◆ REQUIREMENT:
Extend the forum thread about using Square to sell handmade soap at markets, picking up after its last post.

◆ EXCERPT:
Start of Block

I love square.  It allows me to enter my inventory that I take to my shows and sends notices to you me when stock gets to low.  I'm able to have it notify me when it reaches whatever number I enter.

They also send you daily sales reports when you sell.  Also, end of year reports.   Very handy.  I think you'll like it.


----------



## Misschief (May 24, 2018)

Zany_in_CO said:


> You sound so calm, cool and collected but I'm SO excited for you! How did you come up with your name? I like it!



LOL I'm always calm.... well, almost always. Just don't make me angry. This IS exciting, and a little overwhelming, and I'm deep in preparation even though I haven't officially signed up yet. Even my husband is on board. I think I'm a little more...no, a lot more... realistic than he is. He thinks he'll be able to quit his job to help sell soap and we'll be able to retire on the profits. Ha! I know better than that and I keep reminding him of it.

Mission Meadows Soapery (I've had very positive feedback, btw)... we live in an area of Kelowna known as the Mission, named for the original Catholic mission founded by Father Pandosy. It's a great area for walking and one of my favourite places in the area is an organic farm stand called Old Meadows Farm. Even though the area is becoming more and more residential, there's a marsh and a working farm, with beef cows, and meadow land. Next to the farm is a large sports/library/swimming pool complex with ball diamonds, soccer fields, and an awesome walking path along Mission Creek. And I make soap; hence the "soapery". I tried a few variations but Mission Meadows Soapery just has a sound and feel that struck a chord... it has a "classic" or "vintage" feel to it that I love. Now, I'm just waiting for my son to come up with a logo for me. Unfortunately for me, he's in the process of setting up his own business.

Plus, it's a name that I can take with me, if we ever decide to move. It's generic enough to work almost anywhere.


----------



## soapmaker (May 24, 2018)

Oh my, you folks are really into this! I never considered anything but cash and an e-transfer! E-transfers are easy and free but in a market situation you would be too busy to deal with all that.  I'm not really into markets a lot. Most purchases are at my home or wholesale.


----------



## Misschief (May 24, 2018)

soapmaker said:


> Oh my, you folks are really into this! I never considered anything but cash and an e-transfer! E-transfers are easy and free but in a market situation you would be too busy to deal with all that.  I'm not really into markets a lot. Most purchases are at my home or wholesale.



That's pretty much what my husband said... cash or cash. However, I did notice that this is a somewhat higher end market and the majority of the vendors were displaying the Square symbol. That tells me that a lot of the customers aren't carrying around a lot of cash. If I can do something to encourage purchases, I will.


----------



## soapmaker (May 24, 2018)

Of course, I would too in that circumstance.


----------



## amd (May 24, 2018)

I love Square's inventory control option and their invoice option. 

They also give you a free mkt.com (i think it is) website that you can also integrate with your own domain. You can see mine at www.amdsoap.com if you want to see what the format looks like, it's very simple. So I use the Square free webstore with my own domain. It gives you the option for pickup/delivery or shipping. Just a word of warning, many of my customers who use their mobile devices find it difficult to figure out how to switch it from shipping (the default) to pickup. That's where the invoice comes in handy. It will allow you to do a partial refund too, so sometimes I have refund the shipping costs to a pickup customer. I am just a fan of Square overall.

End of Block

◆ DATA RECORDS:
Start of Block

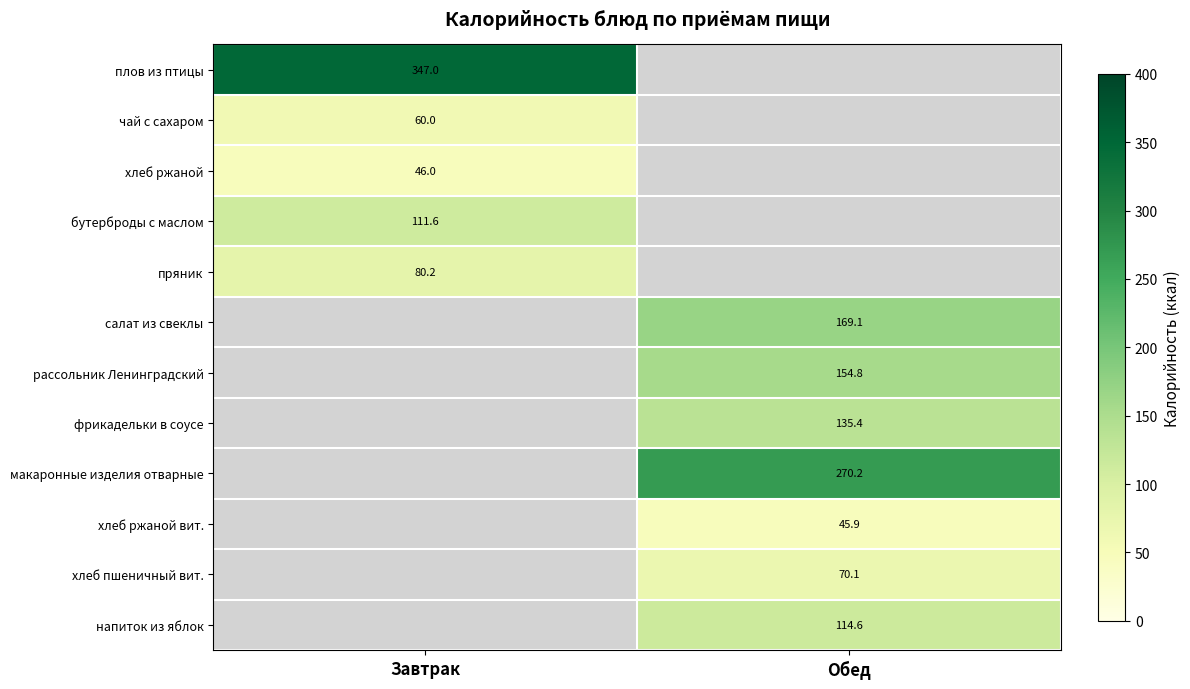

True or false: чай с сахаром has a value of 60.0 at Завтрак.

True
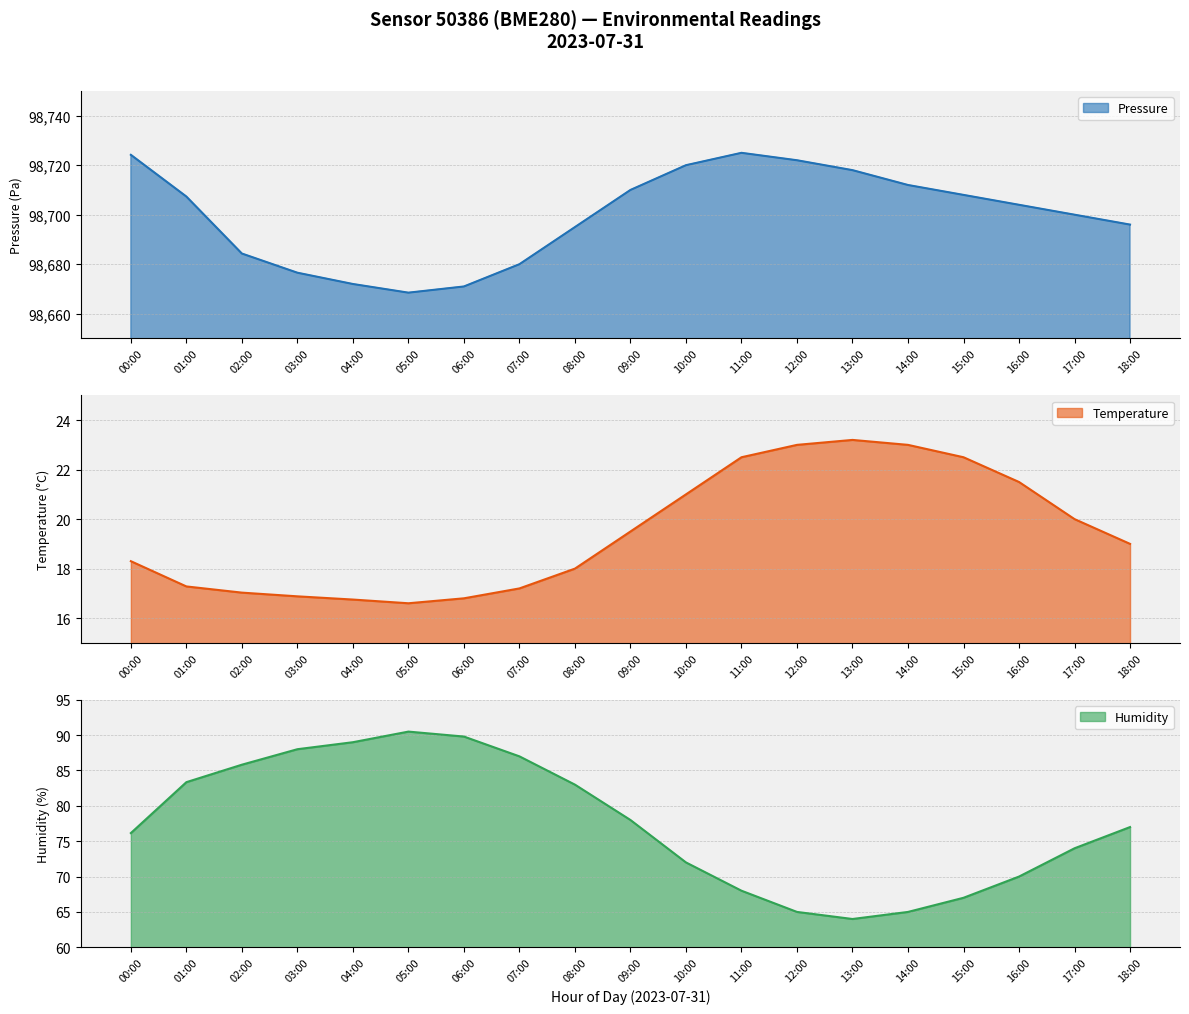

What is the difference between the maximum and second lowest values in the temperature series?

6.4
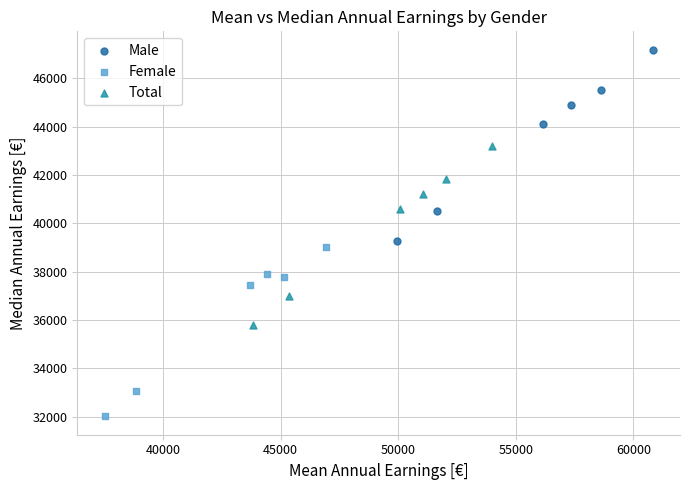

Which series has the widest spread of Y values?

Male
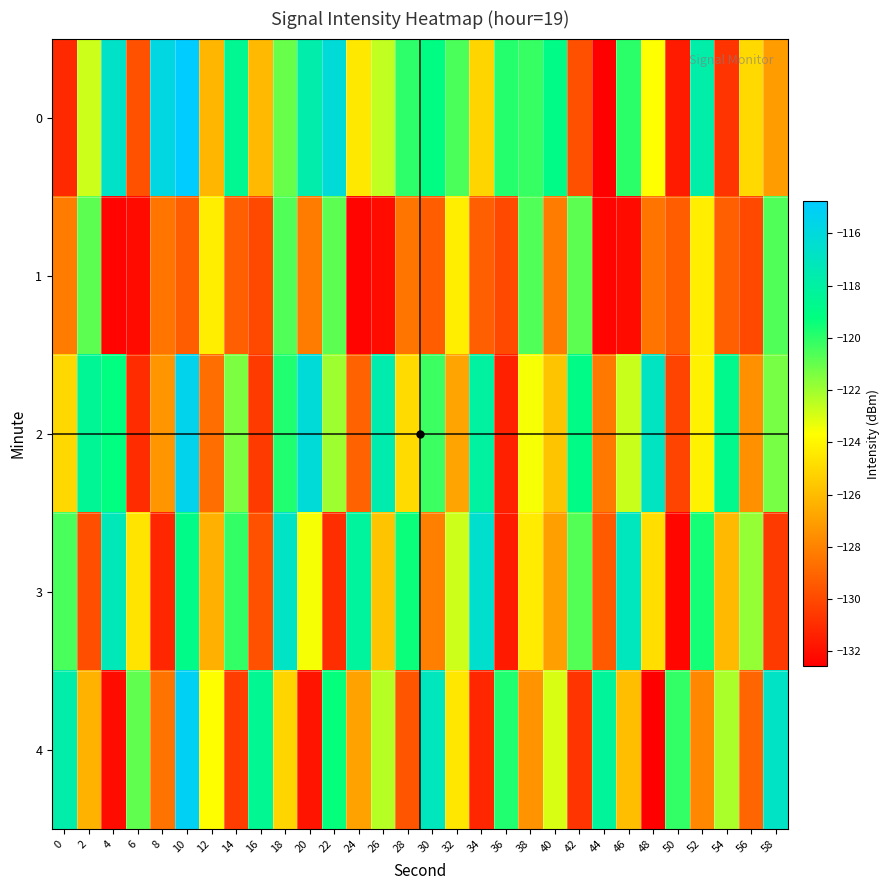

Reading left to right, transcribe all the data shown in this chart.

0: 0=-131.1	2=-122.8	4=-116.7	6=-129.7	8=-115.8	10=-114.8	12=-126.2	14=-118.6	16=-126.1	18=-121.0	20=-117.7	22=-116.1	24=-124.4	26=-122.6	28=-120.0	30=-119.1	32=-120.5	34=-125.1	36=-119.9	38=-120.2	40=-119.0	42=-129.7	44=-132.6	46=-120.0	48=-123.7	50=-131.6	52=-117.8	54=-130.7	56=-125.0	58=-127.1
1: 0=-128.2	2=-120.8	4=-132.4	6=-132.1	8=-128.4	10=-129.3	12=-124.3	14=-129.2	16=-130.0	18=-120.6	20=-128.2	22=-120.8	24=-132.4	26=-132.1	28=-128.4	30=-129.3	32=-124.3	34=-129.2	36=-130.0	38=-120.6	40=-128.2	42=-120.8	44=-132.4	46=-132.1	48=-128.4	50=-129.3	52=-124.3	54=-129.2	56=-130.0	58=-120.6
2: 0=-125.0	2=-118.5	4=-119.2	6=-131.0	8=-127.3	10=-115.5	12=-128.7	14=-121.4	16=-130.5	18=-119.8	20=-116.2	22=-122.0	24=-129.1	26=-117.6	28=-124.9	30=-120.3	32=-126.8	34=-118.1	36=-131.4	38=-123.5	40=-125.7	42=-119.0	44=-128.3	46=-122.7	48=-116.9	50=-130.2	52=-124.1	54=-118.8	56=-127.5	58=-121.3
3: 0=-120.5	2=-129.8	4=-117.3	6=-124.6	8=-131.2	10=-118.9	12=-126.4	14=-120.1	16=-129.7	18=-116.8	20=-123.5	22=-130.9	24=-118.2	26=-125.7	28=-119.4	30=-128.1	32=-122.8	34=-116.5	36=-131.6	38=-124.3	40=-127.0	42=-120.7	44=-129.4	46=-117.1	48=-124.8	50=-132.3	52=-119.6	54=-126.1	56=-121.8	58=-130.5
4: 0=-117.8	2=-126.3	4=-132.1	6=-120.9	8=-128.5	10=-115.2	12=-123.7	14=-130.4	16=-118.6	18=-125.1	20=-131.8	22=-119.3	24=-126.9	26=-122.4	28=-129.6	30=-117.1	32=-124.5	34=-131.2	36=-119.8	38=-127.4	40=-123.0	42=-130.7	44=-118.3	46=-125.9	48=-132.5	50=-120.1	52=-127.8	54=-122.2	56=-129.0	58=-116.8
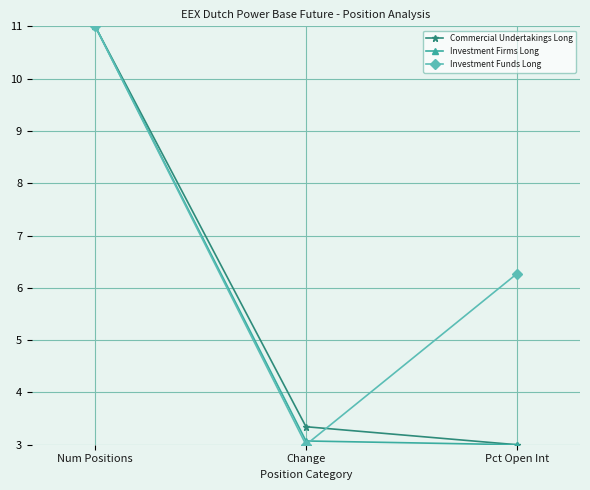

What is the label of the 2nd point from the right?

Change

End of Block

◆ EXPECTED ANSWER:
----------



## shunt2011 (May 24, 2018)

Misschief said:


> That's pretty much what my husband said... cash or cash. However, I did notice that this is a somewhat higher end market and the majority of the vendors were displaying the Square symbol. That tells me that a lot of the customers aren't carrying around a lot of cash. If I can do something to encourage purchases, I will.



If you are doing shows you will loose money if you don't take credit.  At a show last year because I took credit I got a 300.00 purchase.  It was a family doing Christmas Shopping.


----------



## amd (May 24, 2018)

Indeed. I have had customers stop and only pick out one soap because that was all they had cash for, and then when they see my Square sign, they picked out $20 more in product.

Just a bit of advice, make sure you know how work your system before you get to the show. I had a friend who upgraded to the chip reader, thought she knew how to work it and lost over $100 in sales simply because she didn't know how to tell if the card had processed or not. Fortunately her second show she was setup next to me so I was able to help her out.


----------



## cmzaha (May 24, 2018)

Taking CC is very very important if yhou want Sell and it makes no difference what size the market is. Yesterday at my weekly market almost all my sales were CC and I know I sold a shawl for over $60 because I take cards. The lady really liked the shawl but did not have enough cash so mentioned she would go inside and look for an ATM. Nope, not letting her get away I mentioned I can takes cards and she would not have to pay a card fee, she said, "Oh you do,"and I got the sale was mine. People just do not carry a lot of cash these days


----------



## Zany_in_CO (May 25, 2018)

Misschief said:


> LOL I'm always calm.... well, almost always. Just don't make me angry. This IS exciting, and a little overwhelming, and I'm deep in preparation even though I haven't officially signed up yet. Even my husband is on board. I think I'm a little more...no, a lot more... realistic than he is. He thinks he'll be able to quit his job to help sell soap and we'll be able to retire on the profits. Ha! I know better than that and I keep reminding him of it.


You're thinking is spot on! I've always felt there's no way to make a living selling soap -- until and unless you do well enough at markets/events to begin with, thereby getting valuable feedback (good and bad) and building up a customer base, then moving on to selling wholesale and teaching. 

Your DH can be a huge help at first, but it might be best if he has a profitable hobby of his own -- like knife & scissor sharpening. A soaping buddy in Arizona says her husband's sideline clears $100-$200 per market -- people wait in line to get their knives sharpened -- even on a bad day when she makes a pitiful $60 because of the weather, poor turnout, or whatever. 


Misschief said:


> I tried a few variations but Mission Meadows Soapery just has a sound and feel that struck a chord... it has a "classic" or "vintage" feel to it that I love.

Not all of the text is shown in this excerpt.